Dataset records =>
↓

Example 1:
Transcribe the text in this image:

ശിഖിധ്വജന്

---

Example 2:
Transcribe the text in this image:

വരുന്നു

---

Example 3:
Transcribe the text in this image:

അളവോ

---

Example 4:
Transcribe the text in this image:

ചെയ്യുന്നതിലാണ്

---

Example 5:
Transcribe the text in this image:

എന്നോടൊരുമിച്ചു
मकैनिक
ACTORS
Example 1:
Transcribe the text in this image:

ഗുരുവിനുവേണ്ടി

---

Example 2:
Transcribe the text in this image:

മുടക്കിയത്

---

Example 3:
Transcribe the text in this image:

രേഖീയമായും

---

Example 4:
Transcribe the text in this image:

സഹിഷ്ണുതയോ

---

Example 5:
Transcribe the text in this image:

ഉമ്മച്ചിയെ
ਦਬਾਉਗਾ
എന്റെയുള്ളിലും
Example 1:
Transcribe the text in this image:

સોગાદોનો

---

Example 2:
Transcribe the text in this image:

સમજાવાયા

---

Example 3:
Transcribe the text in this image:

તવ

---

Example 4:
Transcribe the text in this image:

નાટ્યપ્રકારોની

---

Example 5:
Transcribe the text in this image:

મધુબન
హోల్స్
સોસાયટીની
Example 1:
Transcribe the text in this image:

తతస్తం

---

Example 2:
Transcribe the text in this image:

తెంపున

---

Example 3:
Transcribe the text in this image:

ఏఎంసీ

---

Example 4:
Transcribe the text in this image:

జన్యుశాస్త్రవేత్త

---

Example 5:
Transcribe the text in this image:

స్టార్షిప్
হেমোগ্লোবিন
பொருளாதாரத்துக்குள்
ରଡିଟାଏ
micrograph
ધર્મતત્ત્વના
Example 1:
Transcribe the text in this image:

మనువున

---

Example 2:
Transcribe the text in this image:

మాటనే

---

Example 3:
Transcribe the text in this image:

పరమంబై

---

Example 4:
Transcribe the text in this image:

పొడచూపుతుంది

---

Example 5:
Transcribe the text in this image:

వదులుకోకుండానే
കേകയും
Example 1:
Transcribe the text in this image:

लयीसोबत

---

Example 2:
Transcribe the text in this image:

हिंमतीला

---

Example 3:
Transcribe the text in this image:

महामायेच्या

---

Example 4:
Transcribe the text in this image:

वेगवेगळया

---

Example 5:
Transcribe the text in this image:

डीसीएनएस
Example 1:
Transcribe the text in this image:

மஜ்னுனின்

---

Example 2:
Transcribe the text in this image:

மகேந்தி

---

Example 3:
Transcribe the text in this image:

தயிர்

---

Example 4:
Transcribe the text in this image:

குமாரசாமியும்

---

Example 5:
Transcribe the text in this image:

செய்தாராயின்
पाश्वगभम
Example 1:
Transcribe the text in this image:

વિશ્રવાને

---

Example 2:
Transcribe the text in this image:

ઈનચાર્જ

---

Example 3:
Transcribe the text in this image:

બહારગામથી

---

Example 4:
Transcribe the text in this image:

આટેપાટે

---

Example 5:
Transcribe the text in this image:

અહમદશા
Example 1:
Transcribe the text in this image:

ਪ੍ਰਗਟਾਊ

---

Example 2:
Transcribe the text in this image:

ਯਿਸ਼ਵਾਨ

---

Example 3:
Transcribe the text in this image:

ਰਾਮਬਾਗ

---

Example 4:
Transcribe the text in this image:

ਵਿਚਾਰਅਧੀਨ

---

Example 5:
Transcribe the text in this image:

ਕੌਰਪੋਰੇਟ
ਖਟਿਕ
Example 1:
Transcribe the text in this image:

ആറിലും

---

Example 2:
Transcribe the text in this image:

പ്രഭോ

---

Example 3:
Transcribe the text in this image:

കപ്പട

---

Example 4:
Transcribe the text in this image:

↑

WHAT YOU NEED TO DO => Return each line above exactly.

THE ANSWER =>
Example 1:
Transcribe the text in this image:

ശിഖിധ്വജന്

---

Example 2:
Transcribe the text in this image:

വരുന്നു

---

Example 3:
Transcribe the text in this image:

അളവോ

---

Example 4:
Transcribe the text in this image:

ചെയ്യുന്നതിലാണ്

---

Example 5:
Transcribe the text in this image:

എന്നോടൊരുമിച്ചു
मकैनिक
ACTORS
Example 1:
Transcribe the text in this image:

ഗുരുവിനുവേണ്ടി

---

Example 2:
Transcribe the text in this image:

മുടക്കിയത്

---

Example 3:
Transcribe the text in this image:

രേഖീയമായും

---

Example 4:
Transcribe the text in this image:

സഹിഷ്ണുതയോ

---

Example 5:
Transcribe the text in this image:

ഉമ്മച്ചിയെ
ਦਬਾਉਗਾ
എന്റെയുള്ളിലും
Example 1:
Transcribe the text in this image:

સોગાદોનો

---

Example 2:
Transcribe the text in this image:

સમજાવાયા

---

Example 3:
Transcribe the text in this image:

તવ

---

Example 4:
Transcribe the text in this image:

નાટ્યપ્રકારોની

---

Example 5:
Transcribe the text in this image:

મધુબન
హోల్స్
સોસાયટીની
Example 1:
Transcribe the text in this image:

తతస్తం

---

Example 2:
Transcribe the text in this image:

తెంపున

---

Example 3:
Transcribe the text in this image:

ఏఎంసీ

---

Example 4:
Transcribe the text in this image:

జన్యుశాస్త్రవేత్త

---

Example 5:
Transcribe the text in this image:

స్టార్షిప్
হেমোগ্লোবিন
பொருளாதாரத்துக்குள்
ରଡିଟାଏ
micrograph
ધર્મતત્ત્વના
Example 1:
Transcribe the text in this image:

మనువున

---

Example 2:
Transcribe the text in this image:

మాటనే

---

Example 3:
Transcribe the text in this image:

పరమంబై

---

Example 4:
Transcribe the text in this image:

పొడచూపుతుంది

---

Example 5:
Transcribe the text in this image:

వదులుకోకుండానే
കേകയും
Example 1:
Transcribe the text in this image:

लयीसोबत

---

Example 2:
Transcribe the text in this image:

हिंमतीला

---

Example 3:
Transcribe the text in this image:

महामायेच्या

---

Example 4:
Transcribe the text in this image:

वेगवेगळया

---

Example 5:
Transcribe the text in this image:

डीसीएनएस
Example 1:
Transcribe the text in this image:

மஜ்னுனின்

---

Example 2:
Transcribe the text in this image:

மகேந்தி

---

Example 3:
Transcribe the text in this image:

தயிர்

---

Example 4:
Transcribe the text in this image:

குமாரசாமியும்

---

Example 5:
Transcribe the text in this image:

செய்தாராயின்
पाश्वगभम
Example 1:
Transcribe the text in this image:

વિશ્રવાને

---

Example 2:
Transcribe the text in this image:

ઈનચાર્જ

---

Example 3:
Transcribe the text in this image:

બહારગામથી

---

Example 4:
Transcribe the text in this image:

આટેપાટે

---

Example 5:
Transcribe the text in this image:

અહમદશા
Example 1:
Transcribe the text in this image:

ਪ੍ਰਗਟਾਊ

---

Example 2:
Transcribe the text in this image:

ਯਿਸ਼ਵਾਨ

---

Example 3:
Transcribe the text in this image:

ਰਾਮਬਾਗ

---

Example 4:
Transcribe the text in this image:

ਵਿਚਾਰਅਧੀਨ

---

Example 5:
Transcribe the text in this image:

ਕੌਰਪੋਰੇਟ
ਖਟਿਕ
Example 1:
Transcribe the text in this image:

ആറിലും

---

Example 2:
Transcribe the text in this image:

പ്രഭോ

---

Example 3:
Transcribe the text in this image:

കപ്പട

---

Example 4:
Transcribe the text in this image:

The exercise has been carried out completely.